Application of the Grokster “Active Inducement” Theory. Another big issue for YouTube is how the court will apply the new “active inducement for copryight infringement” theory articulated in the 2005 Supreme Court decision of MGM Studios v. Grokster. In that case, the Supreme Court held Grokster liable for distributing peer-to-peer software because its business model was premised on infringement—it benefited from the high-volume use of infringing software. The question is whether the court will similarly say that YouTube is liable for actively inducing infringement because it benefits from advertising revenue which is directly tied to the quantity of infringing material. In addition, Viacom’s complaint focused heavily on YouTube’s active strategy of permitting videos to be embedded in sites throughout the net, and not just on In so doing, Viacom claims that YouTube has taken an active part in directly infringing Viacom’s copyright.

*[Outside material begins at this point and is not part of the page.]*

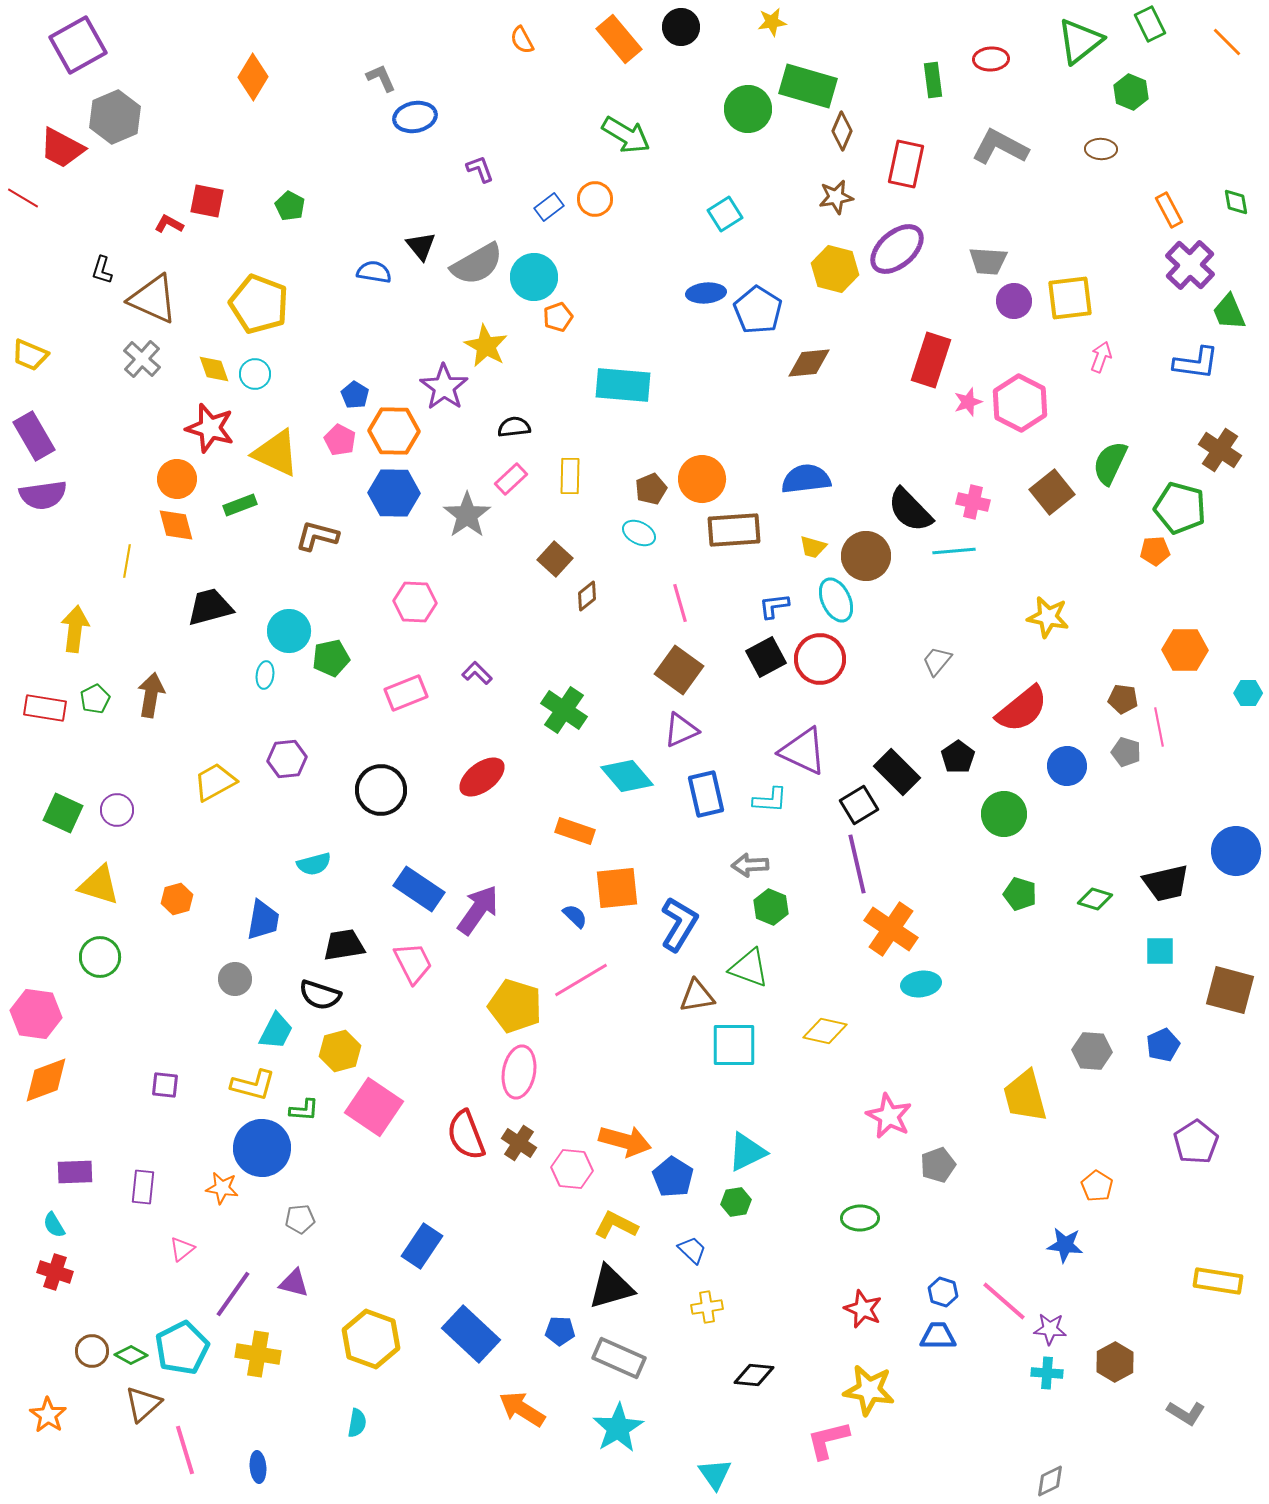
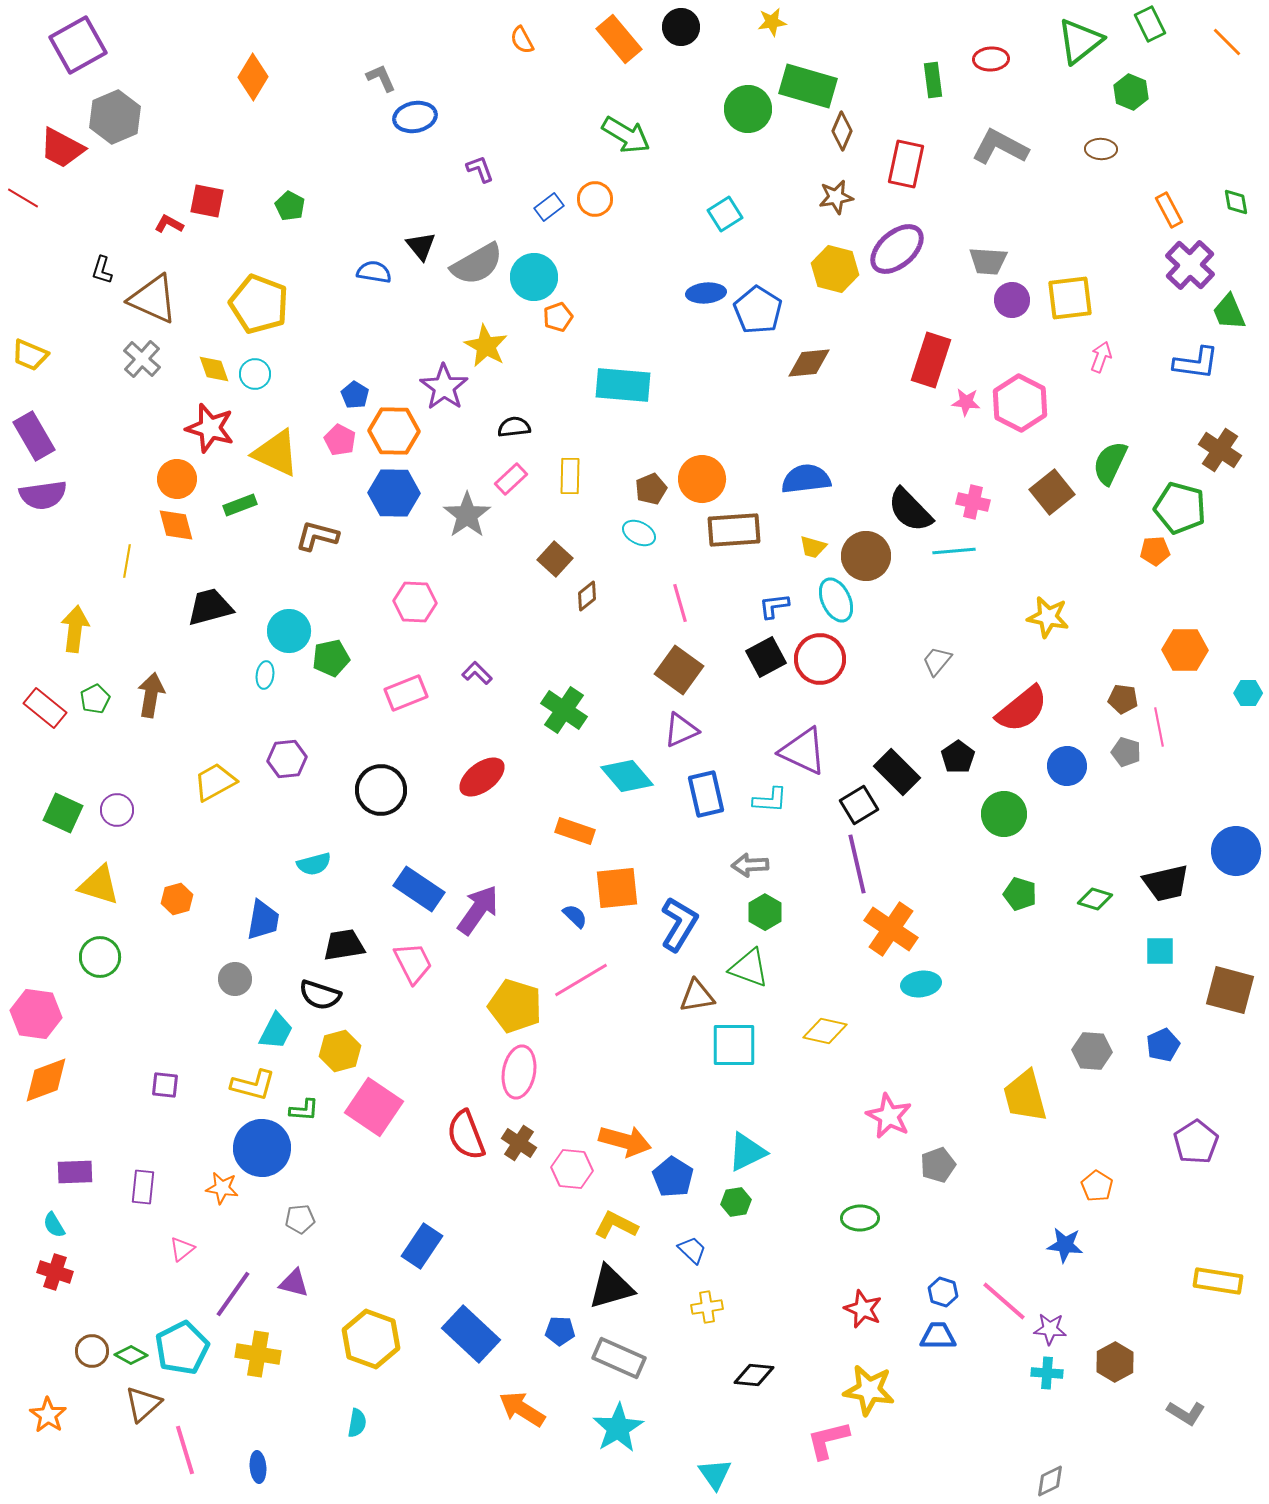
purple circle at (1014, 301): moved 2 px left, 1 px up
pink star at (968, 402): moved 2 px left; rotated 24 degrees clockwise
red rectangle at (45, 708): rotated 30 degrees clockwise
green hexagon at (771, 907): moved 6 px left, 5 px down; rotated 8 degrees clockwise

Many commentators believe that Viacom sued YouTube to obtain negotiating leverage to obtain a better licensing deal with YouTube. Others believe that it simply trying to gain publicity, and particularly to draw marketing attention to its deal with, billed as “a new way of watching TV on the internet”. Because of the powerful arguments which Viacom has, due mainly to the widespread distribution of infringing material on YouTube’s site, as well as the strong defenses which YouTube can raise, due mainly to the structural protection of the DMCA, which provides a safe harbor for sites like YouTube, this could lead to a critical roadmap indicating whether user-posting sites can continue to expand rapidly.

If I had to guess, my view is that the case will settle rather than go to final judgment. Both sides have too much to lose with an unfavorable court decision. While the facts are difficult ones for YouTube, the law, particularly the DMCA, is in its favor, making the outcome of this case quite difficult to predict.